SELECT * FROM invoices WHERE YEAR(created_at) = 2024
You have to create a specialized index for this transformation:
CREATE INDEX year ON invoices ((YEAR(created_at)))
key
The key column tells you which index is used from the possible ones to load the rows - or NULL if none is used. A common thing also listed is automatically generated keys (e.g. <auto_distinct_key>) when MySQL stores a subquery's result in a temporary table and wants to access if fast in further execution steps. And rarely you see multiple keys listed when MySQL decides that one would not be efficient enough (see index_merge access type).
key_len
If you really want to dig deep down into your EXPLAIN output, you can analyze the key_len column: It lists the bytes used from the indexes column definition. For multi-column indexes, you could infer whether all columns in the index had been used to find the rows or the subset of columns used.
ref
Theoretically, the ref column should show the columns or values compared to the indexed columns. But you will most often see const or similar labels there. They are not of any interest to you.
rows
MySQL shares its estimation of rows that will be loaded from the table with the rows column. Remember that this is only an estimate and not the actual value! However, this estimate is also the foundation of MySQL's decision-making process regarding which index to use. With estimates far off the actual value, MySQL may choose the wrong index or even use none.

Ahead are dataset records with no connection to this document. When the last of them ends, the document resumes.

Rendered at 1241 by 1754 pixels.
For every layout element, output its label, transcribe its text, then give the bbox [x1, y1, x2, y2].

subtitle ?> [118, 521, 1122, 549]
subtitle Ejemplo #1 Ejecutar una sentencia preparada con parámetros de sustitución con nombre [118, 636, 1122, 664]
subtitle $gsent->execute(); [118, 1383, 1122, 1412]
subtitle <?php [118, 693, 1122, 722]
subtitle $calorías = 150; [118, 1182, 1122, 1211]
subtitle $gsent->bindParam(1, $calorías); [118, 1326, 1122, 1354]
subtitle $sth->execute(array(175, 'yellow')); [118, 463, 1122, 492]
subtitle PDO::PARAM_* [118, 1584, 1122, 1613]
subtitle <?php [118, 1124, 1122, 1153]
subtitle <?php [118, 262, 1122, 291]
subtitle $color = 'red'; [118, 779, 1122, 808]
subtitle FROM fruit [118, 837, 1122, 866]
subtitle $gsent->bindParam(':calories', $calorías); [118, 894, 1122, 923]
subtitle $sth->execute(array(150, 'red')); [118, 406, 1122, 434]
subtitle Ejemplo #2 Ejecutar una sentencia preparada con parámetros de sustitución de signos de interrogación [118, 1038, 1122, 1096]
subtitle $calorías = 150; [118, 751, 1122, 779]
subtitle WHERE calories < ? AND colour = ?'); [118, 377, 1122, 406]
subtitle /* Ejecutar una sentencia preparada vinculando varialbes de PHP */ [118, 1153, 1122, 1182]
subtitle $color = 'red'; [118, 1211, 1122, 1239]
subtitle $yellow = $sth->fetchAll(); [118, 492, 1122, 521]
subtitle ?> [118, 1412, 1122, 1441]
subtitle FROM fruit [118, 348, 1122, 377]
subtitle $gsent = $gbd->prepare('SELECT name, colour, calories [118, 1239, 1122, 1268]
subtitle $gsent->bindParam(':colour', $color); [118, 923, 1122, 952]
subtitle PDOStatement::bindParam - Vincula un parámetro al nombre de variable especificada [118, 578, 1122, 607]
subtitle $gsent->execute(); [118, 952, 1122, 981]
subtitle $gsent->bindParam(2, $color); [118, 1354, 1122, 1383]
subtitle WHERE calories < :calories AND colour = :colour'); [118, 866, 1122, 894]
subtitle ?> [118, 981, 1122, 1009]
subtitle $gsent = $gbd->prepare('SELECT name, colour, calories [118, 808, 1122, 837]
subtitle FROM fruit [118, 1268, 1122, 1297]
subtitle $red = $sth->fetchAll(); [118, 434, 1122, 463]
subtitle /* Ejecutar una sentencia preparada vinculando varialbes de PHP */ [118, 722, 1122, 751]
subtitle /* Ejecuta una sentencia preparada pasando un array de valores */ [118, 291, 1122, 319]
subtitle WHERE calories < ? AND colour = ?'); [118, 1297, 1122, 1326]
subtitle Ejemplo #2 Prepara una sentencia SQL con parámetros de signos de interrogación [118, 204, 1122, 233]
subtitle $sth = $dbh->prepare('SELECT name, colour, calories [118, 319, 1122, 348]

The displayed number is also not the real estimate. Its a per-step estimate: For e.g. a join the number of loaded rows for each iteration of the loop is reported. So, with multiple joins or subqueries, the value may need to be multiplicated many times.
filtered
The filtered column indicates the percentage of rows loaded from table (rows column) left after executing all filter conditions. So 1900 rows remain when 2000 rows have been loaded and the filter value is 95.00. This value should be near the optimum of 100.00. A more fitting index should be created whenever you see a low filter value.
extra
The Extra column has many different values (35+) that export more low-level information about the query processing. But these values will most likely not be of any interest to you as they only tell which internal optimizations have been applied—they are meant for database professionals.